Sacred Heart advances to the semifinals for only the second time since the formation of the MAAC league, which began play this season under the Atlantic Hockey name. And it did so by following a game plan to do its best shutting down a UConn offense that averaged nearly 40 shots per game.

“We went in with the mindset that UConn takes an average of 37.2 shots per game,” said Hannah. “We knew we’d have to limit that and get in their faces as quickly as possible so we didn’t give them the time to get the shots to the net.”

The result was only eight grade “A” chances for the Huskies, none of which were extremely threatening to LaPointe.

Besides defense the game’s other story line was its start time. With the league playoffs held at a single site for all rounds, Saturday’s quarterfinals features four games, the first of which began at 10 a.m. For most of these players it has been a while since they’ve suited up for a game, much less of this magnitude, at such an early hour.

“The last time I played a game that early was probably in peewees,” said LaPointe. “But we were still ready to go at 10 this morning.”

The reason for that might have been the Pioneers’ preparation for the game. Knowing since last weekend that they would be playing the early game, Sacred Heart spent the entire week practicing at 9:30 a.m., with the players getting up at 6:15 each morning.

“We’ll probably never play a game [so early] again,” said LaPointe, “but we were well prepared today and that showed.”

The fact that Sacred Heart was prepared worked to its immediate advantage as it got all the scoring it would need in the game’s early minutes.

Peter Giatrelis scored his eighth goal of the year knocking home the rebound of William Billinghurst’s shot on the power play just 4:19 into the first.

“We got the puck to the point and [Bernie] Chmiel took the shot,” said Giatrelis describing the goal. “I kind of redirected it and it went right to Billinghurst. [He shot and] the puck just came right off the goalie and I was right there.”

The goal was the only scoring of the first two periods, which featured more play in the neutral zone than anywhere else. Through two, shots on goal were 19-17 in favor of Sacred Heart, but all told the clubs mustered only 13 quality chances.

The tight defensive game might have benefited the underdog most times, but in this case the tight Pioneers defense prevailed over the Huskies once the game opened up in the final period.

Also working against UConn was the fact that Tim Olsen, the club’s leading scorer and the Atlantic Hockey Player of the Year, broke his wrist late in the second and missed the remainder of the game.

“To lose [Olsen] in that situation is tough to adjust midstream in the game,” said UConn coach Bruce Marshall. “He’s the guy who can get you that goal when you need it so it affected us [when we needed that goal].”

Things especially got tight for the Huskies midway through the third when the Pioneers fourth line took advantage of an odd-man rush to take a 2-0 lead.

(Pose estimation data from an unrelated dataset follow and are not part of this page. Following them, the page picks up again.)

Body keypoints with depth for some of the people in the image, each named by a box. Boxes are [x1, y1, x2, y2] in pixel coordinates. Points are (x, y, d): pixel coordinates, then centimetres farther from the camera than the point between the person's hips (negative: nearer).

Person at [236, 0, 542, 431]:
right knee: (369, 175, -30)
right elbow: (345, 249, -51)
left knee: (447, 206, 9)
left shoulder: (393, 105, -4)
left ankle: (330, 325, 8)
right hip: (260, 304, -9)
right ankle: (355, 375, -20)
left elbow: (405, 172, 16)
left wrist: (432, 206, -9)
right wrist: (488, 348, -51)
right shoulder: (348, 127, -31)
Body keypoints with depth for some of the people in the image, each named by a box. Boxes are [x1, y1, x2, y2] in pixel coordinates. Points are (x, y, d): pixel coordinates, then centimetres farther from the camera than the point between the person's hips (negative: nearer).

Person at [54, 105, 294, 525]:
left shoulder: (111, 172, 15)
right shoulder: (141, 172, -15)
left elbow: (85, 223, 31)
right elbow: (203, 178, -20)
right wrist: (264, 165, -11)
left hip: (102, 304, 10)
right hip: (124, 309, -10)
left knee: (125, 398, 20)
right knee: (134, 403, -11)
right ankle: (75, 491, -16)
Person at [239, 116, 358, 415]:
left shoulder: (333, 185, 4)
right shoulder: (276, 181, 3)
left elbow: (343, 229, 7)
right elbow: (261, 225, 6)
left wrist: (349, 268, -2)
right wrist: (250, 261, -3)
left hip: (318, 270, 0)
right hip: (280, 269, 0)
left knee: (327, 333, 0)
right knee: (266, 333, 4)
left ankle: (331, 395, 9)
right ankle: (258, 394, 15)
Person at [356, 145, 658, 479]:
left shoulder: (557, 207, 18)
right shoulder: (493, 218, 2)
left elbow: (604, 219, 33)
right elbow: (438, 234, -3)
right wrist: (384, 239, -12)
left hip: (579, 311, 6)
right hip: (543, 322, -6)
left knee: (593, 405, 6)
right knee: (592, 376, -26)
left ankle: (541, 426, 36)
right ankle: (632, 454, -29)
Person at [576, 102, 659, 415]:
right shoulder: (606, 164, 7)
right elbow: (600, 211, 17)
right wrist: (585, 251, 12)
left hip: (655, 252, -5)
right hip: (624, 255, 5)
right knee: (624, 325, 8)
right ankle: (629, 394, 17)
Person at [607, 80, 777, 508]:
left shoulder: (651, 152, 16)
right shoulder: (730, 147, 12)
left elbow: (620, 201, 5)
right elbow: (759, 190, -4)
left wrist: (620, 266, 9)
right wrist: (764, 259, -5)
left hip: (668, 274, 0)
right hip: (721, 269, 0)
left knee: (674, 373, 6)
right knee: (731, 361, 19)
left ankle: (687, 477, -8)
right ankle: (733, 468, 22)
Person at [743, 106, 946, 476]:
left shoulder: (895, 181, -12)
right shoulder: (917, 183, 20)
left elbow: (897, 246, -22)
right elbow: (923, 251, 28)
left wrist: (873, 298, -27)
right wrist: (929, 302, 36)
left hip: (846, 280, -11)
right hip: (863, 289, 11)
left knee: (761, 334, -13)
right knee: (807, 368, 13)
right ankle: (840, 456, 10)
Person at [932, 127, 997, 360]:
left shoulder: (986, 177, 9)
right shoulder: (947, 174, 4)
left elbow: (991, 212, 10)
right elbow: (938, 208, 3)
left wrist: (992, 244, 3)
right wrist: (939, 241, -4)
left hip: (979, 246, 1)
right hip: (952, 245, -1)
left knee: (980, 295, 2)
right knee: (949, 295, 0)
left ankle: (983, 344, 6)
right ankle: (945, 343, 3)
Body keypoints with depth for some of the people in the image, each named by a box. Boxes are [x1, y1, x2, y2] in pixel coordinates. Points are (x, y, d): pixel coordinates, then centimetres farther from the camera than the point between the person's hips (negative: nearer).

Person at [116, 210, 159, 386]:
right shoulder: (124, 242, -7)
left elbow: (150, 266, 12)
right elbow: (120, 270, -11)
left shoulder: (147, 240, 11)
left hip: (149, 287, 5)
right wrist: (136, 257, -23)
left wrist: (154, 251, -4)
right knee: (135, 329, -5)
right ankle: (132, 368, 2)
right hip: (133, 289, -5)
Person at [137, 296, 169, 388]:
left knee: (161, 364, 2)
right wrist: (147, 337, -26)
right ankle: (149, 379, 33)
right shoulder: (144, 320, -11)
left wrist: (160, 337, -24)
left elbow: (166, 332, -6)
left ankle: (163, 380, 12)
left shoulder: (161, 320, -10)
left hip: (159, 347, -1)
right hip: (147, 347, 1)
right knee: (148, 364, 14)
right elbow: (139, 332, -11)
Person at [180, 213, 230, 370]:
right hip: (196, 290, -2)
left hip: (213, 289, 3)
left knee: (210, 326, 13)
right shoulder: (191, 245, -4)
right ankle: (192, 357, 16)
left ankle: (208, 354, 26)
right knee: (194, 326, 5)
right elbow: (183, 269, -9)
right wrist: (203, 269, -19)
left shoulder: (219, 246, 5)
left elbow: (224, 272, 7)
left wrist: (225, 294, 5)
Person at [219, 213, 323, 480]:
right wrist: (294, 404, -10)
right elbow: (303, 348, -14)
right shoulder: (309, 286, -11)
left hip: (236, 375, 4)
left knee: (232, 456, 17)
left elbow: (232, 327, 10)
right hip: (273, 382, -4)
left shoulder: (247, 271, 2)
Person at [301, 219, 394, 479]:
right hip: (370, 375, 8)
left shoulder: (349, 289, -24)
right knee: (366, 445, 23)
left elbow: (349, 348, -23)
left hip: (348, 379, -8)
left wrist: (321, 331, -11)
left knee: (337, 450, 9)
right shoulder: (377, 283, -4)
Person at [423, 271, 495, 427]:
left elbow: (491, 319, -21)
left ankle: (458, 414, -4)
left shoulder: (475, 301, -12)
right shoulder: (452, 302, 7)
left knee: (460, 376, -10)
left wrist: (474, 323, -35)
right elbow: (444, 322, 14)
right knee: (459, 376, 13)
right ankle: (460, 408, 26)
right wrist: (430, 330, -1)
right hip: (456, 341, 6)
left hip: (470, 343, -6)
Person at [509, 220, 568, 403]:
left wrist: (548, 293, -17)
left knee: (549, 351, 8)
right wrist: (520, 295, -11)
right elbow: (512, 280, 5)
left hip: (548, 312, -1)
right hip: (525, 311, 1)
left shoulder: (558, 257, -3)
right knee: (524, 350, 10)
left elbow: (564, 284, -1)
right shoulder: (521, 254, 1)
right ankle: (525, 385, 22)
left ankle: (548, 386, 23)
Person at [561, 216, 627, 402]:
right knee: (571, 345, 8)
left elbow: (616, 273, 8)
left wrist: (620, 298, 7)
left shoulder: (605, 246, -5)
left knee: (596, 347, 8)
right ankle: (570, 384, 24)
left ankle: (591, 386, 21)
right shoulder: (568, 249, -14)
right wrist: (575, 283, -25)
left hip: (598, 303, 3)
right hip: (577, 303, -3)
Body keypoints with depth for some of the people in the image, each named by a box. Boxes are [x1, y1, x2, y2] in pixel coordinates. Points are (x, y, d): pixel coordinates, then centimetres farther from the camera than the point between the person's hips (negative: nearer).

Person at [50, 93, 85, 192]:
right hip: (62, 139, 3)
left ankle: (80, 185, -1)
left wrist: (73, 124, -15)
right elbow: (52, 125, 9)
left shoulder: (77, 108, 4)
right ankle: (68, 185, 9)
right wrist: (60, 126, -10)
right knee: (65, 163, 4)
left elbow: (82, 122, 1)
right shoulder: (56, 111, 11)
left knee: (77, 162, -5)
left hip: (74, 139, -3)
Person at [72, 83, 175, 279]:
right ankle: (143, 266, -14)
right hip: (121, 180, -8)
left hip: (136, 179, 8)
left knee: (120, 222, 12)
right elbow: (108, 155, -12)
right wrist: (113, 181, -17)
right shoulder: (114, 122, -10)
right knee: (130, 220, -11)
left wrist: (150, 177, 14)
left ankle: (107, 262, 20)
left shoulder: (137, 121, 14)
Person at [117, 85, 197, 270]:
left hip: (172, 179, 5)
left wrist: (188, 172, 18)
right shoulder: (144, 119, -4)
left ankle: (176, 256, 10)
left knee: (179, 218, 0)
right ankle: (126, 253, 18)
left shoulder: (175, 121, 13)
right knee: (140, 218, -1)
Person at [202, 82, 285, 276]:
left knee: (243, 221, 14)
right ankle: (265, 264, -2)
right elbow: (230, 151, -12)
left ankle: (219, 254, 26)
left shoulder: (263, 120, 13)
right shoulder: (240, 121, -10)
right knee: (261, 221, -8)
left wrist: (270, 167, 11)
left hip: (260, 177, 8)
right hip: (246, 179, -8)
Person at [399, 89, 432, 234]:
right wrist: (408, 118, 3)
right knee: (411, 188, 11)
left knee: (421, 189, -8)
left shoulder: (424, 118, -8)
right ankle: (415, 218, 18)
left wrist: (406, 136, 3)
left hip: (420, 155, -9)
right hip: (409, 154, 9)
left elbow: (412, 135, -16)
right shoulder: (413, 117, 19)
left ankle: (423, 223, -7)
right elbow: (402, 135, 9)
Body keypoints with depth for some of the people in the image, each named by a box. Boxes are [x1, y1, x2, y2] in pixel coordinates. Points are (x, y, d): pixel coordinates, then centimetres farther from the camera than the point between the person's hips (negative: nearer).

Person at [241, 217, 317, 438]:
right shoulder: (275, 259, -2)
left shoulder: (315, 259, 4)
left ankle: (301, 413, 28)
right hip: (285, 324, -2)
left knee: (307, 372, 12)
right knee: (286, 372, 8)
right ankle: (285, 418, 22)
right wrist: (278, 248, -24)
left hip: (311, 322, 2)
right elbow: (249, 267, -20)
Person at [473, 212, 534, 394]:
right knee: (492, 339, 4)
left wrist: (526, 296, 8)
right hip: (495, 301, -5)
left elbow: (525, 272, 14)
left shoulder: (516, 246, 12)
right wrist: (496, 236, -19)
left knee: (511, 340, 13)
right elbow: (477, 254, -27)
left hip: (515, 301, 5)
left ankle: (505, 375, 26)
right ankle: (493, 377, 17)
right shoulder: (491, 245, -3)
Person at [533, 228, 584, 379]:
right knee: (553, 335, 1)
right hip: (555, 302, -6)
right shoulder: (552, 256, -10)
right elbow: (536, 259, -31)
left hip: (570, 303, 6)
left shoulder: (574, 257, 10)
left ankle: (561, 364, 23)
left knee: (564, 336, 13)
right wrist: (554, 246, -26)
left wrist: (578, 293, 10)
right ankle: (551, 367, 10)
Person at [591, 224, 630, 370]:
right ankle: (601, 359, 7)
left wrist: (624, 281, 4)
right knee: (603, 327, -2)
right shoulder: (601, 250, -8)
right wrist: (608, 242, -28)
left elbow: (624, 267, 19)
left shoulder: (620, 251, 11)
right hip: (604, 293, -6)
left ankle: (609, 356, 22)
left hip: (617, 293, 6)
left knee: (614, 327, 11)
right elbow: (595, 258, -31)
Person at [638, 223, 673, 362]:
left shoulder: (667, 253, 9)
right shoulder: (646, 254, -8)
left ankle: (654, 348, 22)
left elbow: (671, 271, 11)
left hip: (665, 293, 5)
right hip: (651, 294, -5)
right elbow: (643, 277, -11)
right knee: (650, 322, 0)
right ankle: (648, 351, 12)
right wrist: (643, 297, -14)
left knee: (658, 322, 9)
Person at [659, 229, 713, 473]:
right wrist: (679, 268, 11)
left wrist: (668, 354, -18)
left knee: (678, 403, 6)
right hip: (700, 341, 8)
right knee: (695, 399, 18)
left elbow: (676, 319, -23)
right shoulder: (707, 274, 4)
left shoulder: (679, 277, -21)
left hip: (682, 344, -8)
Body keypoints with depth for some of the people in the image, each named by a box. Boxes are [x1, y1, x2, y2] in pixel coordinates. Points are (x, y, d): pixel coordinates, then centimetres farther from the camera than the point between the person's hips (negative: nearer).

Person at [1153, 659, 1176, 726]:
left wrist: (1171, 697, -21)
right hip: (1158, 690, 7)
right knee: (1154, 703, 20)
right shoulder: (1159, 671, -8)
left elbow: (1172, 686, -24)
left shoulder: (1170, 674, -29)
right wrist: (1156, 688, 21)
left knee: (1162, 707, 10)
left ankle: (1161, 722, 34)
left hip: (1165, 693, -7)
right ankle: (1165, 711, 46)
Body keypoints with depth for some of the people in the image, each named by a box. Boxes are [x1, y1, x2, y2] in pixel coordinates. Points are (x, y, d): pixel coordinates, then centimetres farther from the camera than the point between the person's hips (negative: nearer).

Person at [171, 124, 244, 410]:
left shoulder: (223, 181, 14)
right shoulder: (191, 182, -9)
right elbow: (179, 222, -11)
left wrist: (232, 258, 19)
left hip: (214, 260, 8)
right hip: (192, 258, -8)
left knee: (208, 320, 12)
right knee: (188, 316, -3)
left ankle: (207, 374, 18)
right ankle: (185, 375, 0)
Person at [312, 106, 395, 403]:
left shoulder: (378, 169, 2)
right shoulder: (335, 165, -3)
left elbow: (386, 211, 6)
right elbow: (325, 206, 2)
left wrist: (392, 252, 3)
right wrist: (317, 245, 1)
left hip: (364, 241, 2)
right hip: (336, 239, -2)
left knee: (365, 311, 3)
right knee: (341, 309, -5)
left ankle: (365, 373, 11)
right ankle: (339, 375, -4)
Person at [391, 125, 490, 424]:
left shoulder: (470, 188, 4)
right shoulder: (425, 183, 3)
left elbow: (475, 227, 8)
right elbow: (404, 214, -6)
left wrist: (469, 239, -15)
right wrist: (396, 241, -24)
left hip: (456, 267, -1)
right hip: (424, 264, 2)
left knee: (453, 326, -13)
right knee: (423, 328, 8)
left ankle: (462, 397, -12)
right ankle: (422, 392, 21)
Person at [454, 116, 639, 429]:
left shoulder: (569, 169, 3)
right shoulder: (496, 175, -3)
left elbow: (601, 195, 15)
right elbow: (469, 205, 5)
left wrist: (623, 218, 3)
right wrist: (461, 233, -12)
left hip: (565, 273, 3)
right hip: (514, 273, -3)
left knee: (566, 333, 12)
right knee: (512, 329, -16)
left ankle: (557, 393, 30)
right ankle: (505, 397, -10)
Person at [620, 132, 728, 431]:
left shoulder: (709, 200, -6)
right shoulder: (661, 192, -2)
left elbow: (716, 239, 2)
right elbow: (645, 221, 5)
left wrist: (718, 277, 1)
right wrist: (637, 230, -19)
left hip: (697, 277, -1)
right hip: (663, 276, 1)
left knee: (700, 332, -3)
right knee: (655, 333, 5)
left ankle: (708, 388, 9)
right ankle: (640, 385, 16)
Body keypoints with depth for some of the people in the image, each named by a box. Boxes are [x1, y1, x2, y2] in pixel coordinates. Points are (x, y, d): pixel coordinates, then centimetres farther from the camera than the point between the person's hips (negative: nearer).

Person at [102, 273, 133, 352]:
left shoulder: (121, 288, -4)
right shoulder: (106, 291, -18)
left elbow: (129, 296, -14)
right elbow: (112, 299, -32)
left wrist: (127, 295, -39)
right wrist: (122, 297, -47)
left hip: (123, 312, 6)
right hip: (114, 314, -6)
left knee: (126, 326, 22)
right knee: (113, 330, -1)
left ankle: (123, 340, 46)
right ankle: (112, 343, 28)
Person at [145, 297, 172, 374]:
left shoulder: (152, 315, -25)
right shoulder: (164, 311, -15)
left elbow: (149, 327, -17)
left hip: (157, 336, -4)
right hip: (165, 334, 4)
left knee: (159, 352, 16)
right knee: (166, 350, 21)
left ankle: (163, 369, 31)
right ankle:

Chris Connery plastered a hard slap shot on UConn goalie Scott Tomes (26 saves) that bounced right back to him. His second shot was again stopped but the rebound landed right on Billinghurst’s stick and consequently into the empty net.

From there it was just a case of solidifying the defense for Sacred Heart, which it had done throughout the game with amazing success.

Garrett Larson added an empty-netter for Sacred Heart with 1:43 remaining to seal the victory.

Now it is waiting time for the Pioneers, who, due to reseeding before the semifinals, won’t find out their next opponent or even Sunday’s game time until after Saturday’s play is completed.